Introduction: chalcoalumite is a rare secondary mineral typically developed in the oxidized zone of copper-bearing deposits.
Occurrence in Wales: records of chalcoalumite from Wales are few. Bevins et al. (1985) recorded rare chalcoalumite, associated with lanthanite-(Ce) from Sneyd's Level at Britannia Mine on Snowdon, whereas Saich & Rust (1987) describe extremely rare chalcoalumite from a small trial level near Bontddu in the Dolgellau Gold-belt. Further localities listed, without description, by Camm (1993) are regarded as dubious until additional information is available.

Key Localities:

  • Bontddu, Dolgellau, Gwynedd: chalcoalumite occurs extremely rarely, replacing laths of devilline on joints in veinstone and as a white replacement of both a tyrolite-like mineral and malachite in a trial level near Bontddu (Saich & Rust, 1987).
  • Britannia Mine, Snowdonia, Gwynedd: associated, although only rarely, with lanthanite-(Ce) in oxidized copper ore in Sneyd's Level (Bevins et al., 1985).
  • Frongoch Mine, Devil's Bridge, Ceredigion: listed without description by Camm (1993).
  • Goldsland Wood, Cwmavon, South Wales: listed without description by Camm (1993).
  • Great Orme Copper Mines, Llandudno, Gwynedd: listed without description by Camm (1993).
  • Llettyhen Mine, Bontgoch, Ceredigion: listed without description by Camm (1993).

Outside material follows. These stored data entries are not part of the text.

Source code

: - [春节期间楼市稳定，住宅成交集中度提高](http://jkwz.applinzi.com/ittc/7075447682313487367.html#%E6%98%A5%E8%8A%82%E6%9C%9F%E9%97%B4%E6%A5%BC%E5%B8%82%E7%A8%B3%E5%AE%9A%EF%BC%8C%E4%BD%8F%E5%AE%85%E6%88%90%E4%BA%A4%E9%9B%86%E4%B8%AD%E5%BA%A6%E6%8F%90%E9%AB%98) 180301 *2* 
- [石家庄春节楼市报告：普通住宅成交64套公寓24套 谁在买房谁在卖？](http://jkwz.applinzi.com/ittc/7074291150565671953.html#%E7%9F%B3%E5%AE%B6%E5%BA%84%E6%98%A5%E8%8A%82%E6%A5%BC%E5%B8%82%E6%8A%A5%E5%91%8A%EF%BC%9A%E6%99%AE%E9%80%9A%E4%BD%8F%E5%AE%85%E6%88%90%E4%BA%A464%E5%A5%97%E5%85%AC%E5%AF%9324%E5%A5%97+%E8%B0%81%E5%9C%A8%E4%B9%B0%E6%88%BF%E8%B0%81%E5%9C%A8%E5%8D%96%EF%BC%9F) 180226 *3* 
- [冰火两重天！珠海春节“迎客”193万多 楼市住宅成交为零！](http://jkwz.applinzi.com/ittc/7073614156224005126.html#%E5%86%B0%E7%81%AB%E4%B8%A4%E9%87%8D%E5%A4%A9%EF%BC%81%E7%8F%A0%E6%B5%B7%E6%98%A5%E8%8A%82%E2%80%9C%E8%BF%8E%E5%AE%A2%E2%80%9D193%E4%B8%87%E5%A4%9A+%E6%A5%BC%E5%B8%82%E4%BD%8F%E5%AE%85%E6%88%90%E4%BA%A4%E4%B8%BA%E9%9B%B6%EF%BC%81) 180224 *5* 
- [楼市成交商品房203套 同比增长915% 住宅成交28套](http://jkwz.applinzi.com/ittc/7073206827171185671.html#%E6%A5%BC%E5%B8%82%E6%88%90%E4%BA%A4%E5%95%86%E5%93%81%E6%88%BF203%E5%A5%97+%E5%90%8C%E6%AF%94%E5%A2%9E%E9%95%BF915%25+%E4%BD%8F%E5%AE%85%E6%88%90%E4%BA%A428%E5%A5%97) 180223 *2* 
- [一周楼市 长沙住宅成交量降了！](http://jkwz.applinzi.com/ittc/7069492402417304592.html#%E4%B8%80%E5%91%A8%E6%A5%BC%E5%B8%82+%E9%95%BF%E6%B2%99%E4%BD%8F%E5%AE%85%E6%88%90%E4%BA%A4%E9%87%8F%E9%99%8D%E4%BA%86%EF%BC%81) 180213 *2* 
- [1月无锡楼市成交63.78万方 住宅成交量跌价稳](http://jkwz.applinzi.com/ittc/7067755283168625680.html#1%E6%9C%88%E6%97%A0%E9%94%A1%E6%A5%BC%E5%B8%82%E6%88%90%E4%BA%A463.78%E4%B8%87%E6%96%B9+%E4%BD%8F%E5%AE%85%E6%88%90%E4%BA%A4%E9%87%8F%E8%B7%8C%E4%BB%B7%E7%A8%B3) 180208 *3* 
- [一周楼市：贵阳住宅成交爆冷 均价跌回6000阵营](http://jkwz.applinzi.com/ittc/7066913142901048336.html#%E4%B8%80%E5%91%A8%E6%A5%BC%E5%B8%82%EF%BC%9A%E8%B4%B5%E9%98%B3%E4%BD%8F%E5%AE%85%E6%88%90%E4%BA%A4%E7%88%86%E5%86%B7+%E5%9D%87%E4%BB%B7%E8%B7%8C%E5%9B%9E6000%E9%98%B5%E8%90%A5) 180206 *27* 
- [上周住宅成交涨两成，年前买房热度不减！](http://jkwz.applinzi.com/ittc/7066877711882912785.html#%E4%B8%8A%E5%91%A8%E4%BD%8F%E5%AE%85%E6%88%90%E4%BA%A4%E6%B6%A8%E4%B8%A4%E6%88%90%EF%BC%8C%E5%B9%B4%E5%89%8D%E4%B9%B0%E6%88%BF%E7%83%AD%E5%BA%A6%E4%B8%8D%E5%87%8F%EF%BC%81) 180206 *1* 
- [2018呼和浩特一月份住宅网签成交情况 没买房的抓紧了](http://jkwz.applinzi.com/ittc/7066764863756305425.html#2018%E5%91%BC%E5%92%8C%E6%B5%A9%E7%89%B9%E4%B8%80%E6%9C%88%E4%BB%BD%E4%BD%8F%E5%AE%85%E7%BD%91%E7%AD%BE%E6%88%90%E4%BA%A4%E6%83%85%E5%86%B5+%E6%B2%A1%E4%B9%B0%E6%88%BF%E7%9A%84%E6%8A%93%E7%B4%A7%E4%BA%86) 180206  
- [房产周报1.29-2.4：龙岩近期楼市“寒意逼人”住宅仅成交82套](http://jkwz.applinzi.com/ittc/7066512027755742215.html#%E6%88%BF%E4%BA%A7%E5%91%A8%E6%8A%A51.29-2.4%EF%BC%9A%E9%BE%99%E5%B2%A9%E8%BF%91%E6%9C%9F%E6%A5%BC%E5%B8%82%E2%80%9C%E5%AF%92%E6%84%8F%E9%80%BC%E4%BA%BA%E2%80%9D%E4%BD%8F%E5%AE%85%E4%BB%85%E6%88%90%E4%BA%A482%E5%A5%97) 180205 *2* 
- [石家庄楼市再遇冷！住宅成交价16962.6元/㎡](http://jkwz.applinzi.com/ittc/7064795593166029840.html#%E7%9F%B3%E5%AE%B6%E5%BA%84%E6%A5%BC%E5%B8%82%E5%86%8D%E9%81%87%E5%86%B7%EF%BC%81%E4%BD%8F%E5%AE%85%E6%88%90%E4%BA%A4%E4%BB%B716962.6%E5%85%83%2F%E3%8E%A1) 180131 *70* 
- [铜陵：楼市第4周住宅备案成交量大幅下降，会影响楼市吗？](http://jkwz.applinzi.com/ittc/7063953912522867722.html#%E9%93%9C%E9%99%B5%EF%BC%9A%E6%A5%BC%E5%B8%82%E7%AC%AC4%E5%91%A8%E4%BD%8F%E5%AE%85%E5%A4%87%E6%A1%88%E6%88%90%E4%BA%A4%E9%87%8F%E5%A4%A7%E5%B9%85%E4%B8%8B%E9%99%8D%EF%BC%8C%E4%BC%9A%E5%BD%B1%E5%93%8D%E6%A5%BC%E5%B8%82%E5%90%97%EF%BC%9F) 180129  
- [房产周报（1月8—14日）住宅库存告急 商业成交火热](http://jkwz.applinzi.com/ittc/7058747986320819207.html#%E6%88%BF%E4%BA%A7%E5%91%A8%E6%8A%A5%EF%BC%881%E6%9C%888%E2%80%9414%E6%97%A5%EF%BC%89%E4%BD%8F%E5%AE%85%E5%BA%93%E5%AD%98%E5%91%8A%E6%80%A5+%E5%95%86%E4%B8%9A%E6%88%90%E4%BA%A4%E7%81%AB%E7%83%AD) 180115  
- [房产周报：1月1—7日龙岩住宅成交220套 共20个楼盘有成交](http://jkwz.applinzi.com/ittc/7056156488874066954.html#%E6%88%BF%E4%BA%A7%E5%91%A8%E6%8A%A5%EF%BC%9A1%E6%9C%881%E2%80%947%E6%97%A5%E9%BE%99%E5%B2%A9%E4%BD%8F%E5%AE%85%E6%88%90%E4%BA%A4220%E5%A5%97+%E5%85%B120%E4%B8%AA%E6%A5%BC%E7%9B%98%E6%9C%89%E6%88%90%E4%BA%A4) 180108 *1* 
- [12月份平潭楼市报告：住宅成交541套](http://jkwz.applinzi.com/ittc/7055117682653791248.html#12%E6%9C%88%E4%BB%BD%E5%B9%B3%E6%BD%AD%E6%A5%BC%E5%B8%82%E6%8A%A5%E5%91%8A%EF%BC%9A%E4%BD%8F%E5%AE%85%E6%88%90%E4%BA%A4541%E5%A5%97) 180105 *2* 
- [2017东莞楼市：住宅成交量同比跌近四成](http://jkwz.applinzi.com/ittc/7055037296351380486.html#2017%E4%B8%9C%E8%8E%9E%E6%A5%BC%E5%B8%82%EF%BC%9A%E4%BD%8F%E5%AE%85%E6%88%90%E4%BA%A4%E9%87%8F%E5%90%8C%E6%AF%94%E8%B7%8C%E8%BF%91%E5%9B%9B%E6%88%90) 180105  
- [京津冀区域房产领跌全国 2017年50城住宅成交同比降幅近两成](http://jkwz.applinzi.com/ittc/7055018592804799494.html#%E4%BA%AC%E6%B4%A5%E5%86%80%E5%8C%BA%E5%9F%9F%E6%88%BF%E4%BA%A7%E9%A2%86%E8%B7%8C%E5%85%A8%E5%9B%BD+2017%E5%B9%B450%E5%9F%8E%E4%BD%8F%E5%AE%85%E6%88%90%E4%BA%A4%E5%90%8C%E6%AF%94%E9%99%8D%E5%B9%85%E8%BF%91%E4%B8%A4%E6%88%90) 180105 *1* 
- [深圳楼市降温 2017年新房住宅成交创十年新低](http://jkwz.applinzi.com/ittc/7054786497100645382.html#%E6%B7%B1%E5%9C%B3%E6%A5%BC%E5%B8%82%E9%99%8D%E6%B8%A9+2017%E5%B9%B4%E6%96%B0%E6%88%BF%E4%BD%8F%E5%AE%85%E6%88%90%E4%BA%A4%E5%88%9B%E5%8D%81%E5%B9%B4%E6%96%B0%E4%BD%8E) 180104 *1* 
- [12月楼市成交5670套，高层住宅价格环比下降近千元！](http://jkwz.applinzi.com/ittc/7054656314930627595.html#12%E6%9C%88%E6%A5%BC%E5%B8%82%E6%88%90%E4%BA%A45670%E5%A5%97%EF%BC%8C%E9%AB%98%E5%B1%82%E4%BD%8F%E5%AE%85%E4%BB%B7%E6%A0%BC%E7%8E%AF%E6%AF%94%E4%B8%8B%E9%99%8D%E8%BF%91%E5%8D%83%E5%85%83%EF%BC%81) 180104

  1. Bevins, R.E., Rowbotham, G., Stevens, F.S., Turgoose, S., & Williams, P.A., 1985. Lanthanite-(Ce), (Ce,La,Nd)2(CO3)3.8H2O, a new mineral from Wales, U.K. American Mineralogist, 70, 411-413.
  2. Camm, G.S., 1993. The Minerals and Mines of the Principality of Wales. The Natural History Museum, London. 231pp.
  3. Saich, D.A. & Rust, S.A., 1987. Micro-minerals from a trial level in Wales. U.K. Journal of Mines and Minerals, No. 3, 3-4.